It’s a sign that appraisal mistakes are far from rare, and a statistic that stands in stark contrast to President Donald Trump’s recent rollback of Biden-era rules designed to make it easier for borrowers to dispute low valuations.
But in a surprising twist, some of the nation’s largest lenders are refusing to follow Washington’s lead and are keeping the borrower-friendly review process in place.
What changed—and what lenders are keeping it the same
In 2022, then–Vice President Kamala Harris unveiled a 21-point plan to make it easier for homeowners to contest appraisals they believed undervalued their property. The changes gave borrowers step-by-step instructions for filing disputes, access to the documentation behind their valuations, and greater transparency into how those numbers were reached.
The reforms were part of a broader effort to combat racial bias in home appraisals, a problem that studies show has cost Black and Latino homeowners billions in lost equity.

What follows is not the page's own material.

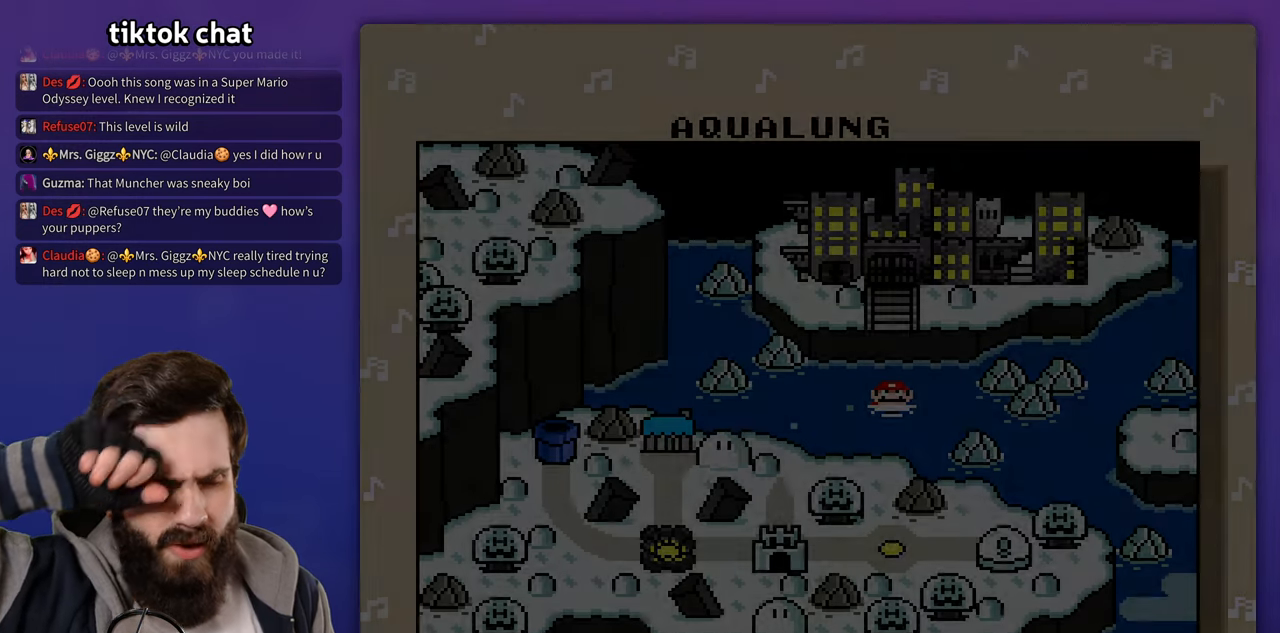
Gameplay with a controller (Nintendo layout); each line is a JSON object with the inputs held at the frame after it. "events" lists button and stick changes between this image and that frame as [ms after this image, input, new state], when the widget could be followed in between. Not read: B L3 R3 Y.
{"buttons": [], "events": []}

The Trump administration has since dismantled key parts of that framework, stripping out several borrower-rights and transparency provisions, and offering lenders the opportunity to ignore the Biden-era guidelines. To be clear, the changes don’t block borrowers from challenging an appraisal, they just make it easier for lenders to return to the old, less transparent way of handling those disputes.

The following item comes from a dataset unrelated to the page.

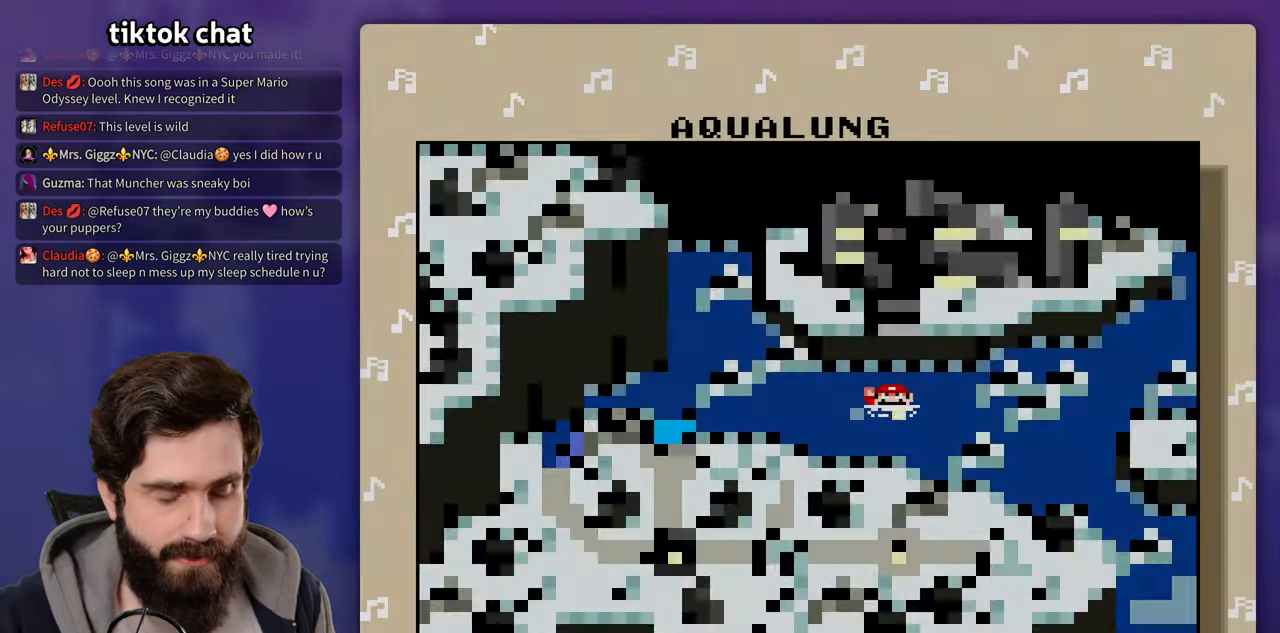
{"buttons": [], "events": []}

Yet for much of the mortgage industry, the rollback has barely registered. Major lenders, including JPMorgan Chase & Co., Bank of America Corp., and U.S. Bancorp, say they plan to keep the Biden-era dispute process in place, Bloomberg reports. It’s a strong signal that these lenders see value in giving customers a clear path to challenge questionable valuations.
The bigger problem: Appraisal bias
Long before the latest policy fight, research made one thing clear: Minority homeowners are more likely to see their homes appraised for less than they’re worth than are other homeowners. A 2021 Freddie Mac analysis found that 12.5% of appraisals in majority-Black neighborhoods and 15.4% in majority-Latino neighborhoods came in below the contract price—nearly double the 7.4% rate in predominantly white areas.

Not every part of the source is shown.